When using f-strings, you can format numbers using ":"! We'll just set the number of decimal places using the precision operator ".", but there are a lot more [options](https://docs.python.org/3/library/string.html#format-specification-mini-language)

In [89]:
import math
math.pi

3.141592653589793

In [90]:
print("Pi is " + str(math.pi))

Pi is 3.141592653589793


In [91]:
f"Pi is {math.pi}"

'Pi is 3.141592653589793'

In [92]:
f"Pi is {math.pi:.3f}"

'Pi is 3.142'

## Which string method?

For each of the below, what is the string method or operator you would use to solve the problem?

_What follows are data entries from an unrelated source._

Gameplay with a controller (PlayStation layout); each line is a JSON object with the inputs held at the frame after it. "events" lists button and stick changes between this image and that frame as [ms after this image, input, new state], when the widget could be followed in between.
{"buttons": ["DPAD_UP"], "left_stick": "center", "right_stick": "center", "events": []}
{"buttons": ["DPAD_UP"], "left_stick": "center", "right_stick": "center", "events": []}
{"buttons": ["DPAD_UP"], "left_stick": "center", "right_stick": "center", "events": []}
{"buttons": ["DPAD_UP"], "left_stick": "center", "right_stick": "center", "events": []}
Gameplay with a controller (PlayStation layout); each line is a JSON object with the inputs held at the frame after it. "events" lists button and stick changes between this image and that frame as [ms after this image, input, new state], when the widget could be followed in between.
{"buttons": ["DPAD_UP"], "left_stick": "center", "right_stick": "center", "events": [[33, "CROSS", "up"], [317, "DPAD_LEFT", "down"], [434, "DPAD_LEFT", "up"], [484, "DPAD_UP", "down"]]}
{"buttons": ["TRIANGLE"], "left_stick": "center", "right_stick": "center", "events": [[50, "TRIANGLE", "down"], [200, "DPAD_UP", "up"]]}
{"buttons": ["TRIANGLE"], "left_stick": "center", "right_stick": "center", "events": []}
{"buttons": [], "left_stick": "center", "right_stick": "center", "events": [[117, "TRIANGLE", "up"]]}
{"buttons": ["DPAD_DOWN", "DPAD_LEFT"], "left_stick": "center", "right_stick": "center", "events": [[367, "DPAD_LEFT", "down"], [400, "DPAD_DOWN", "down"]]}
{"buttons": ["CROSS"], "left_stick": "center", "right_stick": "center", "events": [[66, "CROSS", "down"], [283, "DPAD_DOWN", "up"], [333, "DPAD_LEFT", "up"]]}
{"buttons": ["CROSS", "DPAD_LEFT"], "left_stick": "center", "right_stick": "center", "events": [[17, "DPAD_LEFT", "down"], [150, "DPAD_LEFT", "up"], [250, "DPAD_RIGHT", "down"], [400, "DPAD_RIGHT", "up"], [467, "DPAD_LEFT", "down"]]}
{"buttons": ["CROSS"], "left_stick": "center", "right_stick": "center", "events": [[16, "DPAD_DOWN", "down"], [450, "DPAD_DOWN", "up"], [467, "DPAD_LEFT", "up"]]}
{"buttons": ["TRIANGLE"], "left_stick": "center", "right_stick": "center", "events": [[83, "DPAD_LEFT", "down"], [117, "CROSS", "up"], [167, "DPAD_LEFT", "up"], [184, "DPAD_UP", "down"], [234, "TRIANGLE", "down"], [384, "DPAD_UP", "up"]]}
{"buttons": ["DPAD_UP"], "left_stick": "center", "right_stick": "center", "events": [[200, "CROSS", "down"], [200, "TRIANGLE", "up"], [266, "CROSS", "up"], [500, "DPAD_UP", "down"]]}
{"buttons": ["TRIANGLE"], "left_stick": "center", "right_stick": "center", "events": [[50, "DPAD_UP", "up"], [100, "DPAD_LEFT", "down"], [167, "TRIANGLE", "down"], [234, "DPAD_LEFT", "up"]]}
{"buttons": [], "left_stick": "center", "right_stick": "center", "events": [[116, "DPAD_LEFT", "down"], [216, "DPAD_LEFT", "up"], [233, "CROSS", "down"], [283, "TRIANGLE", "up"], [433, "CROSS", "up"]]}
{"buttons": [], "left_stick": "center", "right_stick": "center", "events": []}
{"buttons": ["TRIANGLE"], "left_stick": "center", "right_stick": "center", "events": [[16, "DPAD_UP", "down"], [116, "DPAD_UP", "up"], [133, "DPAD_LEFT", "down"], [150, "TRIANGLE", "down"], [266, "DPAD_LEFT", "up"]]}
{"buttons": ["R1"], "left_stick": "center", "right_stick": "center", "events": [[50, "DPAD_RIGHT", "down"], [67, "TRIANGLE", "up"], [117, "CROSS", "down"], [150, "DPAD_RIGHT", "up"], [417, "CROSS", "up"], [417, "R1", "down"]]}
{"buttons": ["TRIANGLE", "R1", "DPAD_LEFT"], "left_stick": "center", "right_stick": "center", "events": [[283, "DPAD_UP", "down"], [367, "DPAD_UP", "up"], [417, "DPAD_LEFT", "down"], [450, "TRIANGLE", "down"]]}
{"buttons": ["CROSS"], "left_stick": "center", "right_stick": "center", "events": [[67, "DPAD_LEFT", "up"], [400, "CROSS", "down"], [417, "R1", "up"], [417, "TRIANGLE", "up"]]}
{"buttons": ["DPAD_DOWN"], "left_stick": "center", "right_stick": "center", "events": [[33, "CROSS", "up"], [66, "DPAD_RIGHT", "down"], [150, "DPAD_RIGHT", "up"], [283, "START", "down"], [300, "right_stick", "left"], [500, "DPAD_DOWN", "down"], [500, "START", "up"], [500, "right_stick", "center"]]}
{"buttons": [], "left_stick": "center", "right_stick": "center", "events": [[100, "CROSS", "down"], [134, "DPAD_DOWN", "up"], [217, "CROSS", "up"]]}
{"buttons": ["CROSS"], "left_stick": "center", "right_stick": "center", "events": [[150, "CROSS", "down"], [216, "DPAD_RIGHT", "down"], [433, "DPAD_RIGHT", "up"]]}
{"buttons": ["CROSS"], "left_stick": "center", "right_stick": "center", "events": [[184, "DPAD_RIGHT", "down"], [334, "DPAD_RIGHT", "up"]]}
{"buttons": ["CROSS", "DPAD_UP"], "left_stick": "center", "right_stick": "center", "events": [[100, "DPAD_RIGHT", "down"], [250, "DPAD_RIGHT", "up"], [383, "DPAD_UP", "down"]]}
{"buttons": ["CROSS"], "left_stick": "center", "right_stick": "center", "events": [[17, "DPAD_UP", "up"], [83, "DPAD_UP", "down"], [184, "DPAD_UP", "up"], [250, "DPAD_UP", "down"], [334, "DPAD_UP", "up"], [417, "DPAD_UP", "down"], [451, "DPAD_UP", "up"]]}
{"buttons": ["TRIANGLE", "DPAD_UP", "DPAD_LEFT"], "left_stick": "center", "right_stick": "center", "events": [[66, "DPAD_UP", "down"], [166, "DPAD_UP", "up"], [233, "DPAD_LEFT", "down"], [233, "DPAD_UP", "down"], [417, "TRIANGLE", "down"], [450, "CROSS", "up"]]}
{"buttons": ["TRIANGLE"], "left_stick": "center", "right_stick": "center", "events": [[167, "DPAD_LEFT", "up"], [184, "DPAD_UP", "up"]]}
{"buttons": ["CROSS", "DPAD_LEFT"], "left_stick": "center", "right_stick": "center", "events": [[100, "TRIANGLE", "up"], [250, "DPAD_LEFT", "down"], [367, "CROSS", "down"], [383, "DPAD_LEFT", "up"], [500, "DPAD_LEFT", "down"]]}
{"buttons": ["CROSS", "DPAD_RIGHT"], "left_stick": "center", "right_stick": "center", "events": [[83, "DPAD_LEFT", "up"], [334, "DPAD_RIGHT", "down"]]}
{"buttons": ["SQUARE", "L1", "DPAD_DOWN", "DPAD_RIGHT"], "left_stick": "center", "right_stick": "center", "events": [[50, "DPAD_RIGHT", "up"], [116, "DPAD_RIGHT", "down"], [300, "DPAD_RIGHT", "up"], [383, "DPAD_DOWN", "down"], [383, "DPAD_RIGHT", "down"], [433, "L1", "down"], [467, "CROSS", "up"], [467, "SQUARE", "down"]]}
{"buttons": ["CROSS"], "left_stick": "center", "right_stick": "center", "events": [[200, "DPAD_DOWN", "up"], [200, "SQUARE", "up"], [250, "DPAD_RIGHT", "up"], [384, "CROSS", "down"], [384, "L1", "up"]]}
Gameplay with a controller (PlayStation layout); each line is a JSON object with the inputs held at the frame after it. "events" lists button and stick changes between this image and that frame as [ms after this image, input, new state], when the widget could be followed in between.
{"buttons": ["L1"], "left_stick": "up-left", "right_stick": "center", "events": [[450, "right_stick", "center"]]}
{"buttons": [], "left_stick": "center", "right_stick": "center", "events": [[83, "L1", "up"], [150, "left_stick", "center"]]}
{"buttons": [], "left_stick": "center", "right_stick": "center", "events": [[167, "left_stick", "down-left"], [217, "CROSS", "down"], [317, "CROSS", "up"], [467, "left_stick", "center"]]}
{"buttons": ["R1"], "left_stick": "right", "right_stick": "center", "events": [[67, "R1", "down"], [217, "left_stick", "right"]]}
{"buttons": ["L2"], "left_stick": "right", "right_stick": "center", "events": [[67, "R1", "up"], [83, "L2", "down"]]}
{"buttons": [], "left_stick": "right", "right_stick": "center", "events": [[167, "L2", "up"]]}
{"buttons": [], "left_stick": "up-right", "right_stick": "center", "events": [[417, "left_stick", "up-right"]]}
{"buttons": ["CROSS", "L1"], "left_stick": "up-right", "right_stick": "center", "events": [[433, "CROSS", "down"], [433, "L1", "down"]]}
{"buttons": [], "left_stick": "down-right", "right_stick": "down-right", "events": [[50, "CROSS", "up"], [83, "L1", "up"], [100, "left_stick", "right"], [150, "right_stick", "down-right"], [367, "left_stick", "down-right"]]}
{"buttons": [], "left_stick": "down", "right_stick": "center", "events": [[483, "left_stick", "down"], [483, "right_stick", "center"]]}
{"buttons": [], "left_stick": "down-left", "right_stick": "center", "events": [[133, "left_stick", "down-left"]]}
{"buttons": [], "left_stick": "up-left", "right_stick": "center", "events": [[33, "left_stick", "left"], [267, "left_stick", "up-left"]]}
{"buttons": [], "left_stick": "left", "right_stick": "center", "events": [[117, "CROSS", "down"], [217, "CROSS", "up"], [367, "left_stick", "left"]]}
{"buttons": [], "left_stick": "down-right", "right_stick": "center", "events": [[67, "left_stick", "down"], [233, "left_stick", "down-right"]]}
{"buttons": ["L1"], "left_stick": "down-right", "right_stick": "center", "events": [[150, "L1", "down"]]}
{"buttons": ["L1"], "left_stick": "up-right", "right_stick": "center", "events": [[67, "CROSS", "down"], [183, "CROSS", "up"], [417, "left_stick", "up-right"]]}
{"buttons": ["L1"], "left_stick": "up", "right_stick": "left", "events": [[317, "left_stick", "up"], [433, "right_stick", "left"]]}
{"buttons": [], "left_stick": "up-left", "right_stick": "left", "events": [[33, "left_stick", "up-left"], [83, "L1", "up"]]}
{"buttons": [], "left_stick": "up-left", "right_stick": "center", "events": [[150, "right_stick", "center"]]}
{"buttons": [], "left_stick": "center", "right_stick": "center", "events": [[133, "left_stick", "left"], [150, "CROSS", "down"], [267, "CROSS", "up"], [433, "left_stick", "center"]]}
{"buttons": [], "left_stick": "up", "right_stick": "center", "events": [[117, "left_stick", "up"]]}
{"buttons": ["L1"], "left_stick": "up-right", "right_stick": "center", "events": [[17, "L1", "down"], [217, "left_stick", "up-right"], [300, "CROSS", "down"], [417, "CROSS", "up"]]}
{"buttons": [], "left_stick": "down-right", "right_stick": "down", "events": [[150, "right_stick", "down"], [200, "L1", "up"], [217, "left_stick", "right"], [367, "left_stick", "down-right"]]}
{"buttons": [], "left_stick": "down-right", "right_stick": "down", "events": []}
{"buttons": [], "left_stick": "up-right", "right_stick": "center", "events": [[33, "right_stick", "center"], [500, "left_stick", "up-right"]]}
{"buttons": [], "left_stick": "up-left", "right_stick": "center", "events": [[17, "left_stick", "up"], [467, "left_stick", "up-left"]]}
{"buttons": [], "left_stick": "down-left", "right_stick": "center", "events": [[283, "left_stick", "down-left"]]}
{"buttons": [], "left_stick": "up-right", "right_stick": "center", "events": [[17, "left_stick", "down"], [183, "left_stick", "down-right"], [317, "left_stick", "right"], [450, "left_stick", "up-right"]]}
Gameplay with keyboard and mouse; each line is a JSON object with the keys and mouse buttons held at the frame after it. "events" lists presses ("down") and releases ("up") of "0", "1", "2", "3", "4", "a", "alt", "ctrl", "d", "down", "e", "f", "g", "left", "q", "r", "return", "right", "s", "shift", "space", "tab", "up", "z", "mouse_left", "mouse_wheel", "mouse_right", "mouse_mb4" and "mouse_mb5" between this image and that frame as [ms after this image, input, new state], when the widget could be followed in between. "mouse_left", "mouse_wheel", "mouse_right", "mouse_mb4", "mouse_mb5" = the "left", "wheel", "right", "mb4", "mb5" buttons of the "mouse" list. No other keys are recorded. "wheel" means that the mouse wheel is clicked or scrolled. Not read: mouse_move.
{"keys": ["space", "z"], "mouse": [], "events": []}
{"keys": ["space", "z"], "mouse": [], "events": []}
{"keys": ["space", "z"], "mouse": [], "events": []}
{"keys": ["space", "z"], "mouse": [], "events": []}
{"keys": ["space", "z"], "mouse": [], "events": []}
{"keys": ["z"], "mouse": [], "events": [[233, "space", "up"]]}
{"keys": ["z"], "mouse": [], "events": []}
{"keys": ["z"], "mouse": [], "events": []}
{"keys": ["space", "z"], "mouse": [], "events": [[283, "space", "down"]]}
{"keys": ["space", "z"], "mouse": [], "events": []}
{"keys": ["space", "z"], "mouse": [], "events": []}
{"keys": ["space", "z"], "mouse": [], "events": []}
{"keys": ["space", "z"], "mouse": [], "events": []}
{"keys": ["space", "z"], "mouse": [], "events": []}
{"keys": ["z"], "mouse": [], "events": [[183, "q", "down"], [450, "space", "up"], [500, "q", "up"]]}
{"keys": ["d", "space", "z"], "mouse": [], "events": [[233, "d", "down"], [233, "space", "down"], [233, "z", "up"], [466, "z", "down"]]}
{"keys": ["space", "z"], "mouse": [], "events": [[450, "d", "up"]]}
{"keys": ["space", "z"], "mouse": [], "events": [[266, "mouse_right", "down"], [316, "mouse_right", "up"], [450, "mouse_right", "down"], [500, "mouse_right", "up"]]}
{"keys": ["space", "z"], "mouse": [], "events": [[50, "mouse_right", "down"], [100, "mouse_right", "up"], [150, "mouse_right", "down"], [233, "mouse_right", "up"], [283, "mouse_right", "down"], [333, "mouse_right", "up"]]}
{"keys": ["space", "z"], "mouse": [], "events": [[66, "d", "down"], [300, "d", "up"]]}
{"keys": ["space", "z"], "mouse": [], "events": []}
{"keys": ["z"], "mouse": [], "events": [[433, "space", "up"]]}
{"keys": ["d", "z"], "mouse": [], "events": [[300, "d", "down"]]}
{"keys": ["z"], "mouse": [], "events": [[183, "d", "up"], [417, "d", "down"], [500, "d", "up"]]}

1. Convert surnames from the first-letter-capitalized (title) form to an all-caps form.
1. Change British spelling (e.g. colour) to American (color) throughout a document.
1. Given a list of words, output a file with one word on each line.
1. Grab the last three letters of a word to use as a feature for machine learning.
1. Exclude all numbers from a list of words derived from a corpus
1. Remove any punctuation appearing at the end of a sentence (e.g. "What is that!?!?").